◆ Task goal ◆
Take the line that contains "left knee: (191, 602, 10)" and each one after it through the last line below, and retype them exactly. Leave out the pictures.

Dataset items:
□ □ □
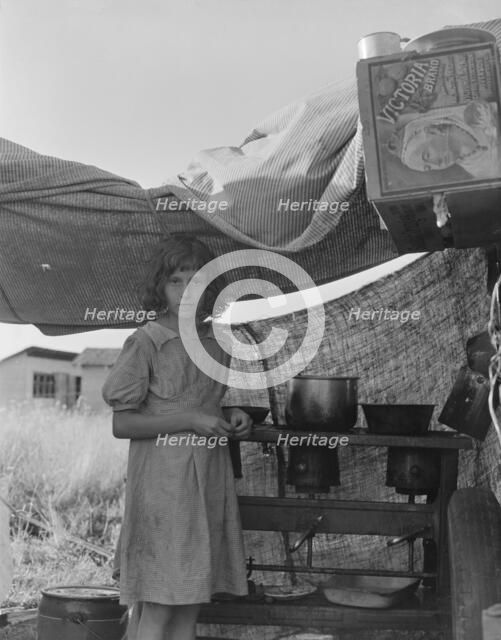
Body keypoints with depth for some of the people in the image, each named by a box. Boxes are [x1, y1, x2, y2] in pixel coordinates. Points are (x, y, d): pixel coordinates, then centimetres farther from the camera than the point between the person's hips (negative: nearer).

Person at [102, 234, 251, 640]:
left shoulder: (219, 342, 9)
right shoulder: (145, 343, -9)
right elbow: (121, 424, -11)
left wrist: (233, 419, 1)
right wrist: (189, 420, -17)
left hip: (209, 480, 6)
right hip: (163, 483, -6)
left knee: (191, 602, 10)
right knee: (157, 606, -3)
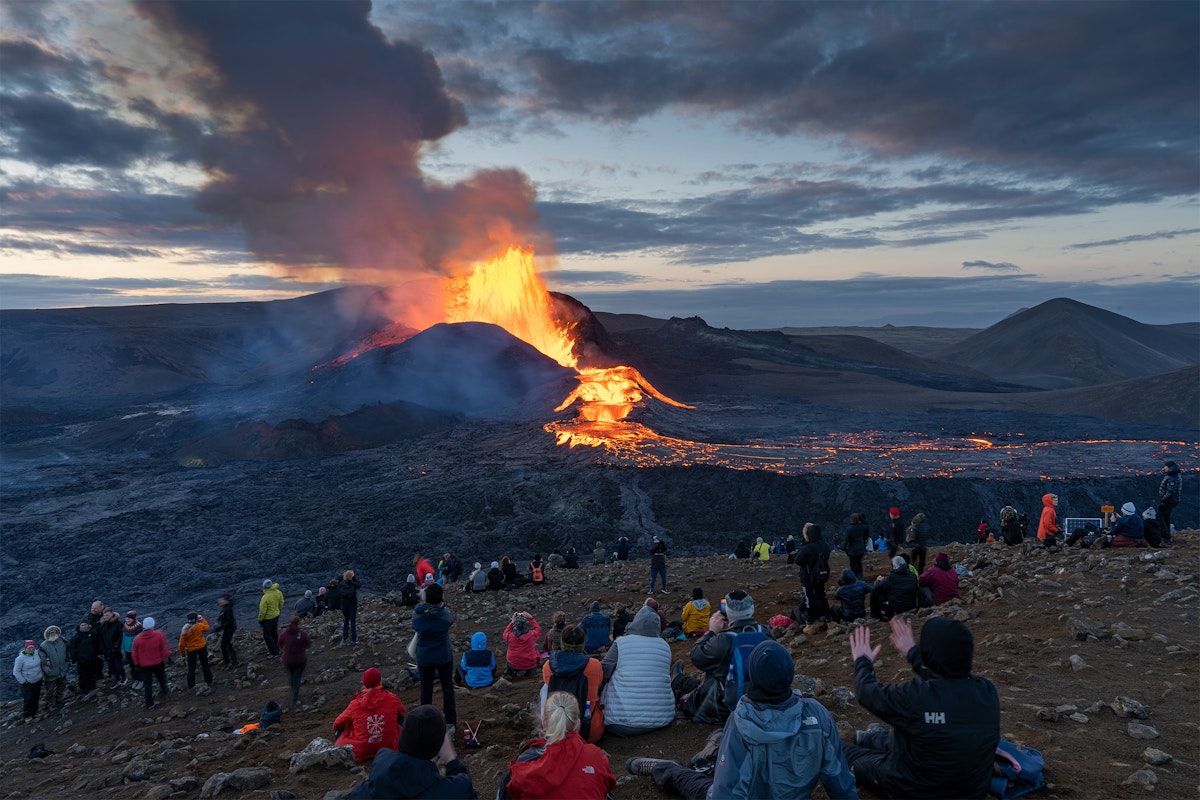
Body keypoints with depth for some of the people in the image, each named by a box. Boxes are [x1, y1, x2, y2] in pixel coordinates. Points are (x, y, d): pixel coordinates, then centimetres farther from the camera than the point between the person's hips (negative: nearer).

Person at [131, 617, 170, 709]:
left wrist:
□ □ □
◆ Output of the task ◆
left knee: (191, 602, 10)
right knee: (157, 606, -3)
Body keypoints with depth for some of the people in the image, each named by a box. Boxes are [x1, y1, x2, y2] in pixel coordinates. Points are (x, y, d): pixel coordinates, then centimetres farther from the camera than the point between the person's hips (negative: nearer).

Person at [131, 617, 170, 709]:
left wrist:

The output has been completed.